Brunetti llamó con los nudillos, esperó y no oyó nada. Volvió a llamar y en el interior sonó un ruido que el comisario decidió tomar por una invitación a entrar. En el camerino encontró a un hombre bajo y delgado, completamente vestido y listo para salir a la calle, con el abrigo doblado sobre el brazo del sillón, y sentado en una actitud aprendida en la escuela de arte dramático para expresar «irritación e impaciencia».

—Ah,
signor
Echeveste —exclamó Brunetti efusivamente, tendiendo la mano de manera que el otro no tuviera que levantarse para estrechársela—. Es un gran honor saludarle personalmente. —Si Brunetti hubiera asistido a la misma escuela de arte dramático, ésta hubiera podido ser su demostración de «rendida admiración ante portentoso talento».

Al igual que el hielo del arroyo se funde a la llegada de la primavera, la cólera de Echeveste se deshizo al calor de la adulación de Brunetti. Con cierta dificultad, el joven tenor se levantó del sillón e hizo una pequeña reverencia.

—¿Con quién tengo el honor de hablar? —preguntó en italiano con leve acento extranjero.


Commissario
Brunetti, señor.
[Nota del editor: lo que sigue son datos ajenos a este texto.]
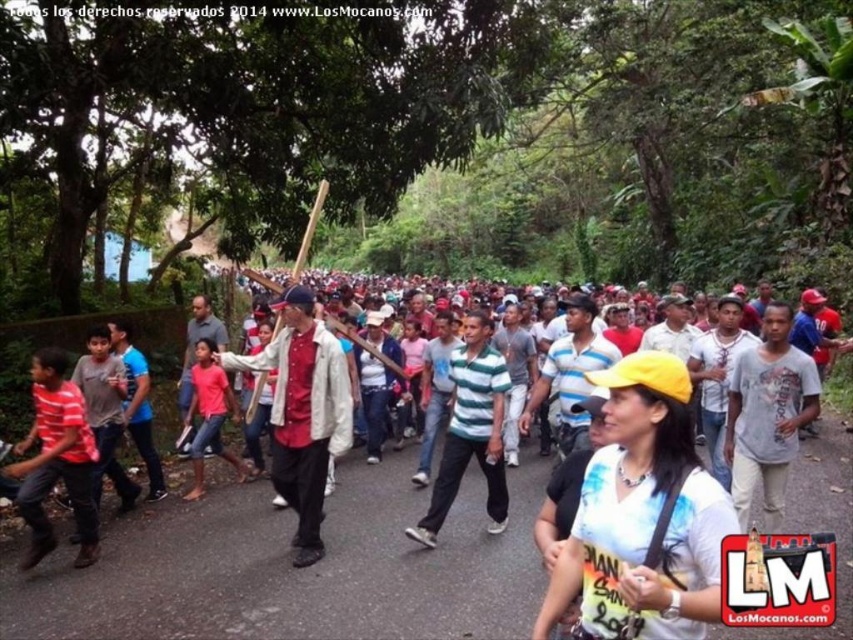
Who is taller, red shirt at center or striped cotton shirt at left?

red shirt at center is taller.

Does point (277, 433) come closer to viewer compared to point (39, 477)?

No, it is behind (39, 477).

Locate an element on the screen. The width and height of the screenshot is (853, 640). red shirt at center is located at coordinates pos(302,412).

Which is below, yellow fabric shirt at center or yellow matte cap at center?

Positioned lower is yellow fabric shirt at center.

The width and height of the screenshot is (853, 640). Describe the element at coordinates (292, 570) in the screenshot. I see `yellow fabric shirt at center` at that location.

In order to click on yellow fabric shirt at center in this screenshot , I will do `click(292, 570)`.

In the scene shown: Is yellow matte cap at center in front of red shirt at center?

Yes, it is.

Can you confirm if yellow matte cap at center is thinner than red shirt at center?

Yes, yellow matte cap at center is thinner than red shirt at center.

Between point (611, 628) and point (331, 392), which one is positioned in front?

Positioned in front is point (611, 628).

I want to click on yellow matte cap at center, so click(642, 516).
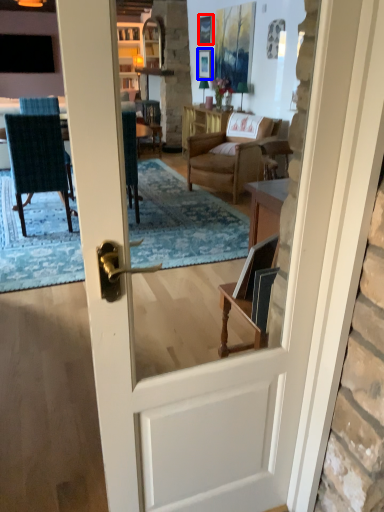
Question: Which point is further to the camera, picture frame (highlighted by a red box) or picture frame (highlighted by a blue box)?

Choices:
 (A) picture frame
 (B) picture frame

Answer: (B)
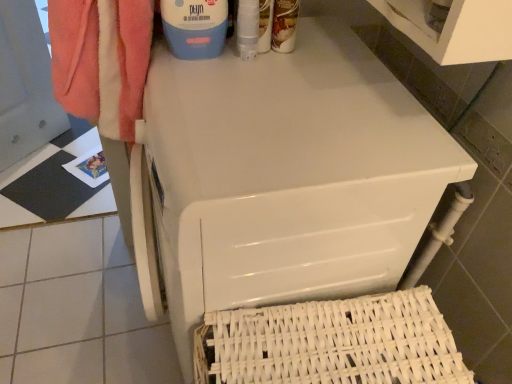
Find the location of a particular element. free spot to the left of matte brown bottle at upper center, the 1th cleaning product positioned from the right is located at coordinates (195, 54).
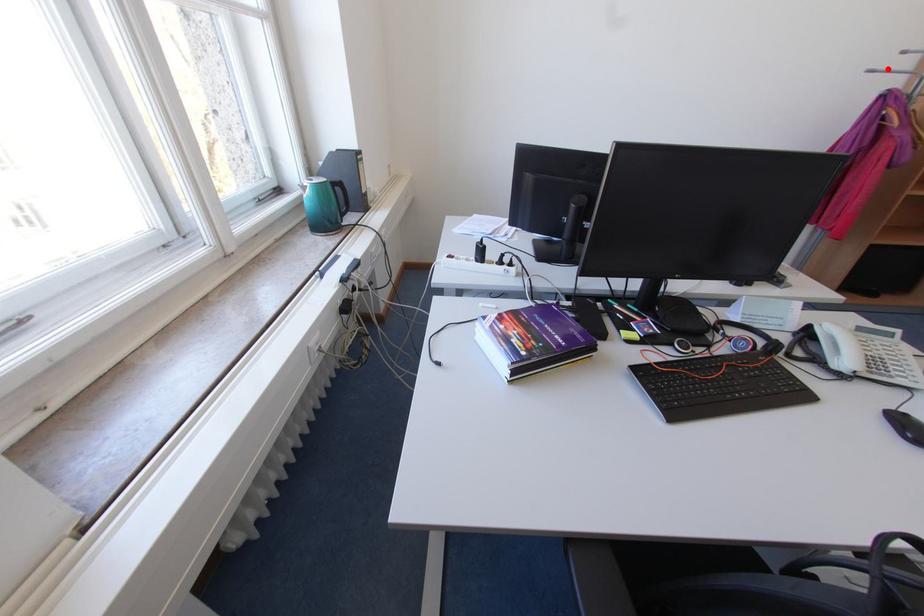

Represento a la policía en este luctuoso caso.

—Ah, sí —respondió el otro, como si hubiera oído hablar de la policía remotamente, pero hubiera olvidado lo que hacía—. Han venido ustedes por todo este… —se interrumpió e hizo un desmayado ademán, como si esperase que alguien le apuntase las palabras adecuadas. Y las palabras llegaron-: …este trágico suceso.

—En efecto. Trágico y lamentable —abundó Brunetti, sin apartar los ojos de los del tenor—. ¿Sería mucha molestia responder a unas preguntas?

—Por supuesto que no —respondió Echeveste, sentándose en su sillón, no sin antes levantar gracilmente el pantalón, para preservar la afilada raya—. Encantado. Su muerte es una gran pérdida para el mundo de la música.

Ante semejante tópico, Brunetti no pudo sino inclinar la cabeza reverentemente durante un momento antes de preguntar:

—¿A qué hora ha llegado al teatro?

Echeveste pensó un momento antes de responder.

—Yo diría que sobre las siete y media. Me he retrasado. Me habían entretenido, ¿comprende? —dijo el tenor, insinuando con su tono la idea de que, muy a pesar suyo, había tenido que abandonar sábanas arrugadas y compañía femenina.

—¿Por qué se ha retrasado? —preguntó Brunetti, consciente de que el otro no esperaba esta pregunta y curioso por ver en qué quedaba la insinuación.